Avec l’objectif de refonder une sagesse de la vie publique qui soit plus attentive au bien commun, fondée sur les valeurs de conscience, de responsabilité et de confiance indispensables à la vie démocratique.

Votre point de vue (3 réactions)

  • Le 12 novembre à 12:46, par skoby

    Quand on est avocat le cumul de fonctions devrait être interdit.

  • Le 9 novembre à 13:59, par Dan

    le cumul des fonctions ou métiers devraient être interdit pour la profession d’avocat.
    C’est trop facile de naviguer en eaux troubles en résistant aux pressions politiques et économique .
    Il faut un moment choisir ,le métier d’avocat , ou de politicien, ou d’administrateur .
    C’est un peu comme si un agent de la tva serait en même temps restaurateur,comme si un agent de la cile serait plombier, ......

    Quand on est avocat on ne peut cumuler d’autres titres,au d’autres métiers.

  • Le 9 novembre à 10:44, par Nadine

    "Avec l’objectif de refonder une sagesse de la vie publique qui soit plus attentive au bien commun, fondée sur les valeurs de conscience, de responsabilité et de confiance indispensables à la vie démocratique."

    C’est fou ce que le mot « démocratie » peut prêter à confusion de nos jours.
    Quelques esprits chagrin avancent même l’idée loufoque qu’il s’agirait d’un système dévoyé où flotterait en permanence comme un parfum de corruption et de scandale.

    • Le 9 novembre à 16:59, par Gisèle Tordoir

      Vous avez raison, Nadine.

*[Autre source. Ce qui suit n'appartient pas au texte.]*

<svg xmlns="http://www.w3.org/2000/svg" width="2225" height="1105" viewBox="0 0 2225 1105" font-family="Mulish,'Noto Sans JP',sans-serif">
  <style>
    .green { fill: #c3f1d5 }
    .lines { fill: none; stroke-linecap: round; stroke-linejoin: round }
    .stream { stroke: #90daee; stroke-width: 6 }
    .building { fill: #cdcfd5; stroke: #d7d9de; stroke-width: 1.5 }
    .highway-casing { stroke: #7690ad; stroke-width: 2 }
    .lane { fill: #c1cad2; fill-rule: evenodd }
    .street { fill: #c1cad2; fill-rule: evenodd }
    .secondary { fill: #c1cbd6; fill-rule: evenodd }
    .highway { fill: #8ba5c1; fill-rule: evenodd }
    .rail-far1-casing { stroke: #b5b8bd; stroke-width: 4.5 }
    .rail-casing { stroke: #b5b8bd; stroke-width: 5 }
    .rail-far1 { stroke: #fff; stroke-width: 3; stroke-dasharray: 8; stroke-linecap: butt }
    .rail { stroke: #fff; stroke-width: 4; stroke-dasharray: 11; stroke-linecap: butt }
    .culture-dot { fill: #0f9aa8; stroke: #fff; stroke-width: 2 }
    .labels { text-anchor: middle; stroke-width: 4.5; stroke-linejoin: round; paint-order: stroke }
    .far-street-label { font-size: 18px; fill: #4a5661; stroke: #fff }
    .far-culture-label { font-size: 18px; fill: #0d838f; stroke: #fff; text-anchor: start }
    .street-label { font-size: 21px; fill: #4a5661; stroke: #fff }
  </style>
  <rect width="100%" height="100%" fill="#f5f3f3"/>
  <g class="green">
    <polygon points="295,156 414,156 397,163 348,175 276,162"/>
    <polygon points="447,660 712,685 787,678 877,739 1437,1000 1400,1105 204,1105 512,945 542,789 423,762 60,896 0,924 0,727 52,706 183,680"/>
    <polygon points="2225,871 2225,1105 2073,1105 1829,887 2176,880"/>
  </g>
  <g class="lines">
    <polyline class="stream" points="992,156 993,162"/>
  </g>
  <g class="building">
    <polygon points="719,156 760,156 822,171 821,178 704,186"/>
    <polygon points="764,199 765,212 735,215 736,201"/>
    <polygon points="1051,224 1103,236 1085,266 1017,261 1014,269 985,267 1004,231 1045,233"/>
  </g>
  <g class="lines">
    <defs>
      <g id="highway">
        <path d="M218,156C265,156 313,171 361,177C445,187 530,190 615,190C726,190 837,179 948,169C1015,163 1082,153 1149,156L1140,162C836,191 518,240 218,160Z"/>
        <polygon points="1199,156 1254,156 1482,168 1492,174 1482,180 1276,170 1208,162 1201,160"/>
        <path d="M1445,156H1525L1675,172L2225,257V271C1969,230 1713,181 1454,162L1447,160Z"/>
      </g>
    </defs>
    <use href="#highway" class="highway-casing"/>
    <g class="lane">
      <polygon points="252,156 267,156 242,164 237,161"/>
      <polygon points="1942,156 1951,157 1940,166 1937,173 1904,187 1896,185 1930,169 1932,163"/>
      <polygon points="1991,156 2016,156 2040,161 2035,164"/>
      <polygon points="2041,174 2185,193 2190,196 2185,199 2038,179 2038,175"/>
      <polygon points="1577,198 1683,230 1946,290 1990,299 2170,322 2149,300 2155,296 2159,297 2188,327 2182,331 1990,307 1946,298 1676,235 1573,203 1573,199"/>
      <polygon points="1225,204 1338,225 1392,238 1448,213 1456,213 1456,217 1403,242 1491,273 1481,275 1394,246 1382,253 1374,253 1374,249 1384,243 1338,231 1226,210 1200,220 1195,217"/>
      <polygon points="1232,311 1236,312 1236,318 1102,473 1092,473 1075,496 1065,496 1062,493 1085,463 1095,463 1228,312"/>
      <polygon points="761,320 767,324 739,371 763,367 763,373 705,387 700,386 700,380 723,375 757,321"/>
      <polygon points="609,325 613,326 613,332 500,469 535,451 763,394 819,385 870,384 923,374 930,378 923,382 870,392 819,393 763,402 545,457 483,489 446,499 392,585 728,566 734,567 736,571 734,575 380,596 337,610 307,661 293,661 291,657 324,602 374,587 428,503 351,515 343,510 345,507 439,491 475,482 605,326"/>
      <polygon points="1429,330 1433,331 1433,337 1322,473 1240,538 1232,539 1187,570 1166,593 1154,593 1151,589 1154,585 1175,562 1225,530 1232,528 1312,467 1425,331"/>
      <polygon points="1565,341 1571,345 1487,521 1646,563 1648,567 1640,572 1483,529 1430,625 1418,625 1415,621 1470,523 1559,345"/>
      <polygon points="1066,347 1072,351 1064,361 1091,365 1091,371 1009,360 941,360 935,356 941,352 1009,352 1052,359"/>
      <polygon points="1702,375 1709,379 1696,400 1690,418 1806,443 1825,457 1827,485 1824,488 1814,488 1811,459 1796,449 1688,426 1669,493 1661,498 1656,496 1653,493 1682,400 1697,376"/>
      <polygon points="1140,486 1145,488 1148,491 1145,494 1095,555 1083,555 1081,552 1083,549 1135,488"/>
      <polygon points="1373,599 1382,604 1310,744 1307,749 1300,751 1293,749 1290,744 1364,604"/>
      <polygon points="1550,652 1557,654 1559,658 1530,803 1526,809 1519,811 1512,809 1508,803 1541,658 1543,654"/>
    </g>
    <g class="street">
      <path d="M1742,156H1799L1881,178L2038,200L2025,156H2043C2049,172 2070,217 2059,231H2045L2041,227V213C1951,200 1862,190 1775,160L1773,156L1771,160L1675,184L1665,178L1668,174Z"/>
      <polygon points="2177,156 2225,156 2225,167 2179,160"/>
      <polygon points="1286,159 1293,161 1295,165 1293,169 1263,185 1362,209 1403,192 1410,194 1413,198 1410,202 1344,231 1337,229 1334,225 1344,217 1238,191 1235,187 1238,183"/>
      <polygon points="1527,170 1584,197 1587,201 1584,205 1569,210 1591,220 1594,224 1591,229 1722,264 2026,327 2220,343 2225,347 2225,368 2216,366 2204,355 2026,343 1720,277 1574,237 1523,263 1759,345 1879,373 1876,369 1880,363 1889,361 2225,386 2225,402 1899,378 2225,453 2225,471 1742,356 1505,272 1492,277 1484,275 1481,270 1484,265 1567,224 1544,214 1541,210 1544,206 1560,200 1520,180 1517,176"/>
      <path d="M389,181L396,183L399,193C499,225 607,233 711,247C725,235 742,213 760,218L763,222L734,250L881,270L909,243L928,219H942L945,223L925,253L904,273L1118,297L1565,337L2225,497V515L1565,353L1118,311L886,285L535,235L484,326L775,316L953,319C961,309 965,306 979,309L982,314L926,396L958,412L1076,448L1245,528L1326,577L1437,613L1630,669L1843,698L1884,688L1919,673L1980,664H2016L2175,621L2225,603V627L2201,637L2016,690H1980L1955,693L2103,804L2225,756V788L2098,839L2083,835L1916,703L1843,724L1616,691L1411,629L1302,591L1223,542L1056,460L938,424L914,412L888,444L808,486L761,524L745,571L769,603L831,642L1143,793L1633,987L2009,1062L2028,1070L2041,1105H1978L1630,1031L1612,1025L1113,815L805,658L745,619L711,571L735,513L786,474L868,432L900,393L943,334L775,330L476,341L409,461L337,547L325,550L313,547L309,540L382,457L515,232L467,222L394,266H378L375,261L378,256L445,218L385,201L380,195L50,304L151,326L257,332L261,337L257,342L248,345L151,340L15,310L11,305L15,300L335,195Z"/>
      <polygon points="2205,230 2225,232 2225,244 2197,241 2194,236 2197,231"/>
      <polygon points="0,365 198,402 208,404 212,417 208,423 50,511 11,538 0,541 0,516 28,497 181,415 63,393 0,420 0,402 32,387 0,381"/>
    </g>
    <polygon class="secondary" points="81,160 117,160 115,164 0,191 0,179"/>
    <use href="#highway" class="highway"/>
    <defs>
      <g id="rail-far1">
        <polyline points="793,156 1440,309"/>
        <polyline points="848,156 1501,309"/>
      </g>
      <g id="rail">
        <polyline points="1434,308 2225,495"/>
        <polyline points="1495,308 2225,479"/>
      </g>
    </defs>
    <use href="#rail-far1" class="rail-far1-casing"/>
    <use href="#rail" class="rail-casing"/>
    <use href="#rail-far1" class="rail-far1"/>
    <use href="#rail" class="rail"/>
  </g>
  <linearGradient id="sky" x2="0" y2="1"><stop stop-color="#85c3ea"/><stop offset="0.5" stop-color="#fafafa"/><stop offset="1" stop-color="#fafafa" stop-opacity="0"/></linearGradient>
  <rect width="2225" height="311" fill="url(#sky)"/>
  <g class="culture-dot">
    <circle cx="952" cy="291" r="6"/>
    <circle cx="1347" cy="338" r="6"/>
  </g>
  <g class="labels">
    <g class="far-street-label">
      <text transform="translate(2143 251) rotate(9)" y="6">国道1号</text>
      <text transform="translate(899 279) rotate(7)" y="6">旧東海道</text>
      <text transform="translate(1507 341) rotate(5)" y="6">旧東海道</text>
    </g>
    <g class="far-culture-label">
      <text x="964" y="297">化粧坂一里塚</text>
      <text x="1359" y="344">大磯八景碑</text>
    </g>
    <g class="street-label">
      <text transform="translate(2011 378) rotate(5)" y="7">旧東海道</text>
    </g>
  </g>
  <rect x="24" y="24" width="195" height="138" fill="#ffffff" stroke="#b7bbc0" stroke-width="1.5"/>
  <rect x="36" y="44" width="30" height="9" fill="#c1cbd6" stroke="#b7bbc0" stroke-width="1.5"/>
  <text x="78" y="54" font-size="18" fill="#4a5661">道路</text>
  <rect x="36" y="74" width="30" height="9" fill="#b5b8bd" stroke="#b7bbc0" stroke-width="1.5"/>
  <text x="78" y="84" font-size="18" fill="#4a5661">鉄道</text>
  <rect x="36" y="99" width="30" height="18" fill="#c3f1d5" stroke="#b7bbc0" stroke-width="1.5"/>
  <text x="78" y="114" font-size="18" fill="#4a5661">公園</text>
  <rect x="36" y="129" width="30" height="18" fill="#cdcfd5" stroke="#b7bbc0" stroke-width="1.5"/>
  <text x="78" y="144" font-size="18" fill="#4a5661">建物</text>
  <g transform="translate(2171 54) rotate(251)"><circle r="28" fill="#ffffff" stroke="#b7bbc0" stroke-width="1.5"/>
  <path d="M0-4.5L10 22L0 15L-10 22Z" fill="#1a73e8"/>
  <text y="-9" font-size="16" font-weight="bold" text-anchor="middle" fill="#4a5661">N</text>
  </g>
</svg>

Le mot "démocratie" est à ce point galvaudé qu’il en a perdu tout son sens. A tel point que l’on va jusqu’à pouvoir utiliser de plus en plus souvent la variante "démocrassie" tant la glissade de certains (certaines) est aisée et sans scrupules ni vergogne. Le cumul, de quelle que fonction que ce soit, est à proscrire car qui peut se targuer de parfaitement faire deux choses ? Nous ne sommes pas multitâches. Entendu lors d’une émission-jeu sur la mémoire : "Le problème quand on fait plusieurs choses en même temps c’est que nous divisons les ressources de notre cerveau . Nous donnons moins d’attention à chaque tâche, et nous sommes sans doute moins performants sur chacune d’entre elles." Alors envisager "avocat et mandat politique" revient à accepter que l’une comme l’autre de ces fonctions seront mal exécutées. Je n’y vois aucun intérêt bénéfique pour la société. Qu’en est-il de la déontologie et de la discipline des avocats ? Qu’en est-il, d’ailleurs, de la déontologie et de la discipline des magistrats ? La perspective de la justice prédictive ferait-elle se déplacer l’intérêt pour le métier d’avocat vers le mandat politique pour certains (certaines) ?

      • Le 10 novembre à 16:51, par Nadine

        Tiens, à propos de cette délicieuse démocratie ...

        Il y a une autre info que les médias ne répercutent pas. Or ce qui se trame discrètement à Bruxelles devrait tout de même inquiéter les ressortissants européens.
        Selon Reuters, l’Union Européenne étudierait la possibilité de bloquer les comptes courants des ressortissants de l’UE en cas de crise bancaire (Source : “EU explores account freezes to prevent runs at failing banks” Reuters, July 28, 2017).